Since my mother was against everyday candy--and how right she was---Halloween was a kind of Mardi Gras in our house. The normal ban on candy was lifted, and candy could be consumed--slowly--until that sad day there was nothing left but molasses kisses, which even we would (unless desperate for a fix) leave be.
How to stop children from eating all their Hallowe'en trick-or-treat candy at once? Put it on a high shelf and forbid them from touching it. This works when they are very small, but it is less effective when, if they stand on the kitchen stool, they can just touch the edge of their baskets. I don't have any clear memory of doing this myself, but I have this deep intuitive knowledge that suggests that I did. I wonder if I mentioned it in confession. I am reasonably sure I would have thought it a very bad sin to pilfer something from one of my sibling's baskets, and I hope I didn't do that.
Incidentally, I hope I do not have to tell my adult audience, who all presumably have money for their own sweets, how wicked it is for parents, who can just go to a shop whenever they like, to steal their minor children's Hallowe'en candy.
At any rate, the normal procedure for getting candy out of the baskets was to ask "Can I have a treat?" and wait until a parent had retrieved our baskets and offered us a choice. Naturally the first choice would be the Hostess potato chips, as chips were just as rare in our daily life as, say, Glossett chocolate raisins, or Reese's peanut butter cups. The Reese's pbc would, of course, be second choice, and then we would gradually munch through all the little chocolate bars, the M &Ms and the Smarties, and then on to the tootsie rolls, the lollipops, and the red liquorice. The hard candy, though someone disappointing, would do, but the black liquorice and the molasses kisses were, as it were, merely cigarette butts scrounged from the sidewalk. Fortunately, by then we were almost at December, with its promise of candy canes and chocolates disguised as coins or Santa Claus.
Even a shelf over a dining-room door can have absolutely magical properties when you are a child, something C.S. Lewis must have intuited when he described Diggory and Polly exploring the joined attic of a London row house and Lucy opening the wardrobe door. Naturally I tried to find Narnia at the back of my parents' closet (who doesn't), but my mild disappointment has been replaced by a sense of wonder at the oddness of that narrow tunnel. My own closet, which was only about 3 feet high, was rather strange too, now that I think about it.
The Old House, let's face it, was weird. It began existence as a small bungalow, and then a granny flat was added to the top, and then (if I have the order right) a kitchen and dining-room were added to the back. The sidling panel by the back door revealing boots almost concealed a passageway to the basement and my father's pile of lumber. The basement, which was very big, contained a cool and dismal room where the furnace sulked and the laundry dried in winter. The laundry room (also in this cellar) had a sink and a toilet and counter on which my brother Nulli and I played with the chemistry set. My father's workshop, across the narrow cellar passage from the lumber pile (and behind the boots) was set into the wall, and my mother carried the laundry past it and up concrete stairs into the garden back yard. In winter those stairs and that door were covered up by a kind of wooden false front with a plastic window: perhaps Nulli could explain it better.

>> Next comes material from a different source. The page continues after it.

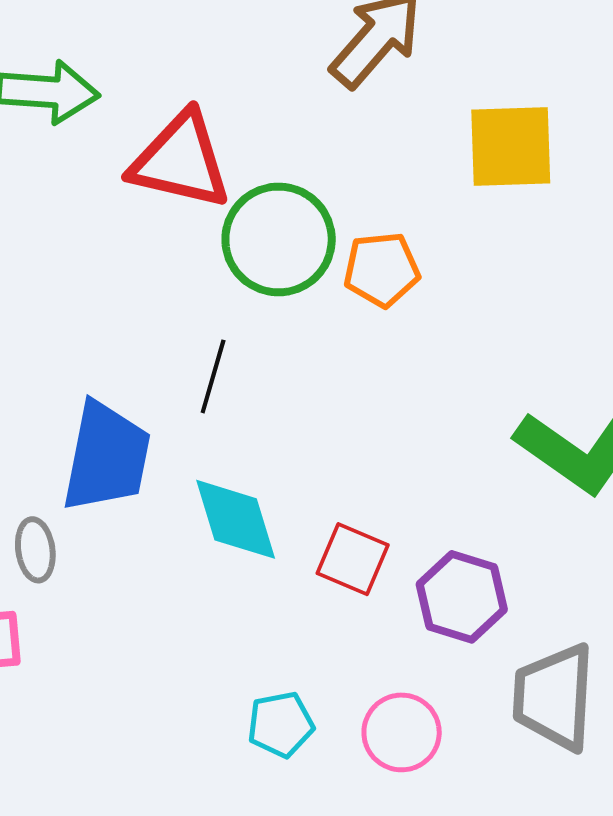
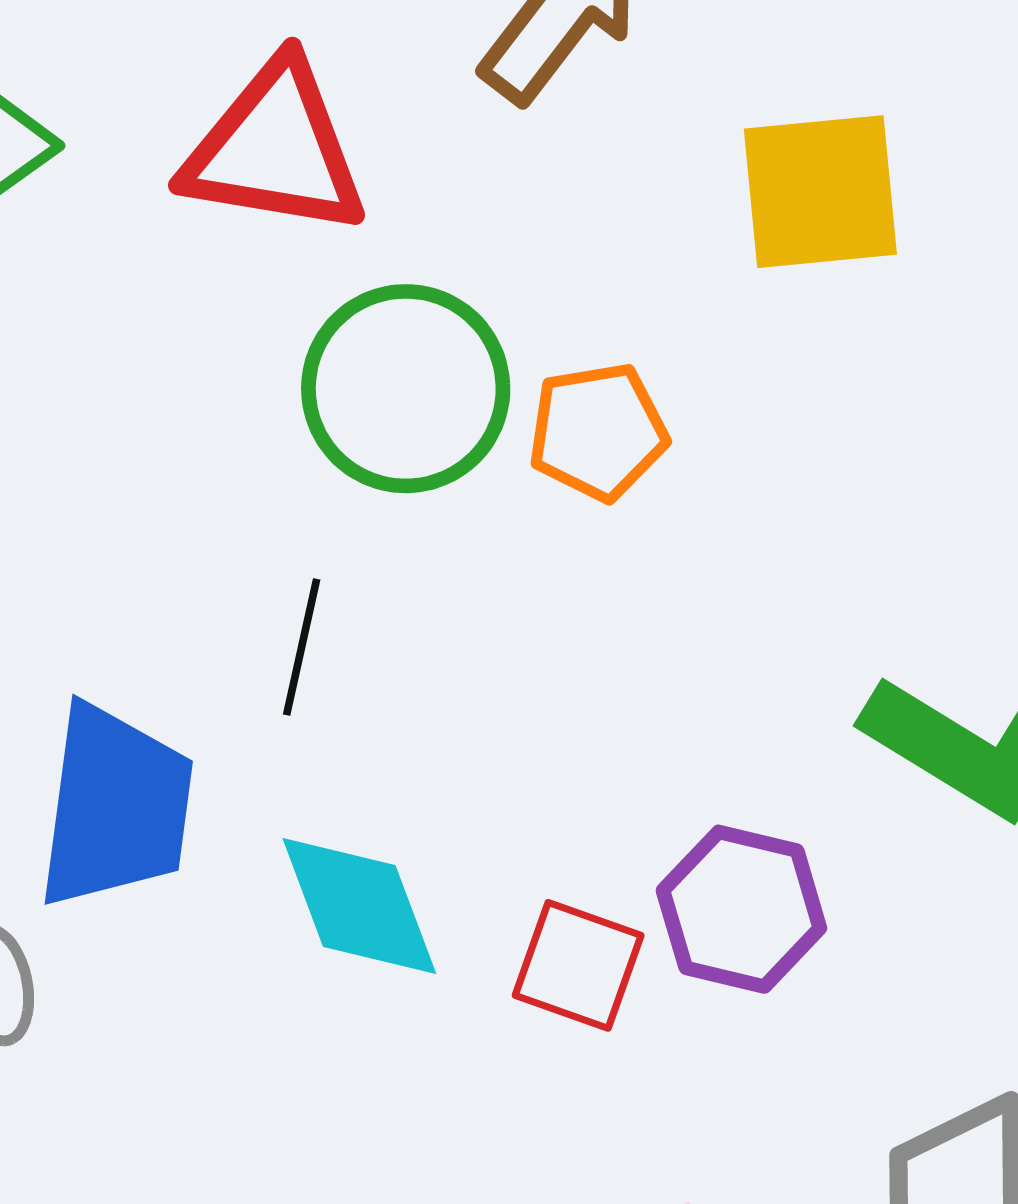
red triangle: (181, 161) -> (275, 149), moved
purple hexagon: (462, 597) -> (741, 909), moved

In short, we traded many quirky details for the pool and the private bedrooms. If I could, I would buy the Old House back, just for the sake of keeping it in the family, but it has been demolished and replaced by a monstrosity worth over $2,000,000. The New House (with which I have in fact been acquainted for 35 years) has its own interesting quirks, I suppose, although it lacks the deep and only lately appreciated weirdness of the Old.